USP: a violência nas festas é o silêncio de uma máfia, diz sociólogo
Do unisinos:
A denúncia coletiva de estudantes vítimas de estupro e violência sofridos em festas na Faculdade de Medicina da USP foi muito importante, considerada a dificuldade de se tornarem públicas ocorrências desse tipo.
A análise é do sociólogo Antônio Almeida, autor de três livros sobre trote.
Para ele, o caso não é um incidente isolado, um excesso ou uma fatalidade. “Fatos desse tipo ocorrem sistematicamente dentro do ambiente universitário”, afirma Almeida.
“Em alguns casos a gente poderia até falar que são quadrilhas mesmo, organizadas, e que deveriam ser tratadas dessa forma pela lei. Tem situações que quem de fato comanda o grupo trotista são professores, dirigentes, diretores, reitores, às vezes pessoas do mercado de trabalho, ex-alunos.”
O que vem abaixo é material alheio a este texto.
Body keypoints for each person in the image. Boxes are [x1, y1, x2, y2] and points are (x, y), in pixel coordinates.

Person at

Ele diz que o grupo trotista tem uma disciplina rígida. No primeiro ano, o aluno que recebe o trote tem de se calar. Se não ficar em silêncio é expulso do grupo.
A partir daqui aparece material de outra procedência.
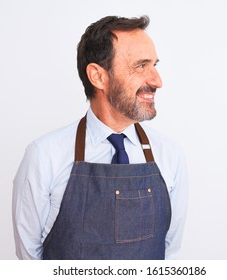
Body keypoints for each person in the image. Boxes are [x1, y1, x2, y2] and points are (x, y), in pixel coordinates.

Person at [12, 15, 189, 260]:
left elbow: (169, 256)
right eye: (140, 65)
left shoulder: (169, 155)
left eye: (154, 65)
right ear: (97, 76)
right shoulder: (44, 156)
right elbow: (29, 261)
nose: (157, 81)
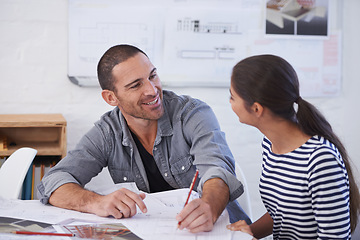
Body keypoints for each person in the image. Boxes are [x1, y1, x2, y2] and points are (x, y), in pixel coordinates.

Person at [38, 44, 250, 233]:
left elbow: (217, 169)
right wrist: (97, 203)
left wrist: (209, 207)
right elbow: (53, 182)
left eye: (152, 76)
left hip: (222, 232)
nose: (152, 89)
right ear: (111, 97)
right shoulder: (107, 132)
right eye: (136, 85)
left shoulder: (192, 113)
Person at [226, 54, 360, 239]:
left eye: (232, 97)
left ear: (256, 109)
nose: (230, 103)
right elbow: (282, 213)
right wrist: (250, 233)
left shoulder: (320, 160)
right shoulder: (270, 145)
“Esse silêncio é o mesmo das organizações mafiosas, que depois vai acobertar todas as práticas ilegais, indecentes, criminosas até desses grupos. Esse aluno que está lá no pedágio é um soldado raso de uma hierarquia que tem general. Às vezes, esse general é um docente da universidade, um diretor, o ministro da Agricultura ou o ministro da Saúde.”
Segundo o sociólogo, não são todos, mas muitos que provocam a violência nos trotes e festas são de classes mais abastadas, e praticam atos violentos como forma de exercício de poder.
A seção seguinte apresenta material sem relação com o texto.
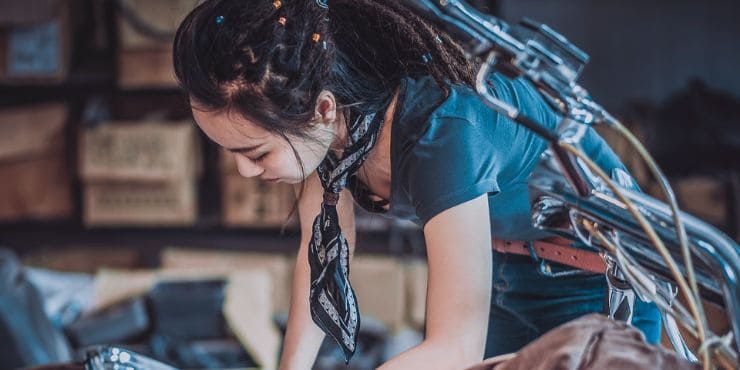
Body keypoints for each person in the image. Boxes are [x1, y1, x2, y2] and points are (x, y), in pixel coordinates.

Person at [173, 0, 661, 369]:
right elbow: (317, 256)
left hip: (596, 282)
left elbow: (455, 346)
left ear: (321, 109)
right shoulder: (334, 134)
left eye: (255, 153)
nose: (245, 173)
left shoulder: (441, 131)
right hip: (508, 272)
Há muito dinheiro envolvido nos trotes e festas. A universidade, de alguma forma, acaba patrocinando esses grupos, informa Almeida. Eles recebem apoio institucional na forma de verba.
“Eu acho muito grave. É uma das coisas mais graves na educação brasileira. As pessoas querem afirmar que o trote é uma brincadeira, uma forma de recepção, que o trote integra as pessoas na universidade. Isso é uma mentira. O trote divide os alunos do campus, causa muitas perdas, alunos que deixam a universidade ou que ficam com ferimentos pro resto da vida, ou pior ainda, que ficam dentro dessa mentalidade superpreconceituosa do trote.”
A cultura de violência dos grupos trotistas é baseada na impunidade. É a cultura do abuso. “São práticas cotidianas consideradas normais”, avalia o professor. “Houve um caso em que uma menina foi estuprada por oito rapazes. Depois de ter sido estuprada ela recebeu o apelido de ‘pizza’, porque ‘dá pra oito’.”